### Brief:
Give back every line of the data, word for word.

Dataset entries:
★ ★ ★ ★ ★

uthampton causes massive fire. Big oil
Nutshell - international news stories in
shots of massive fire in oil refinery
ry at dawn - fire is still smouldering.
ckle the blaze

★ ★ ★ ★ ★

### Expected output:
uthampton causes massive fire. Big oil
Nutshell - international news stories in
shots of massive fire in oil refinery
ry at dawn - fire is still smouldering.
ckle the blaze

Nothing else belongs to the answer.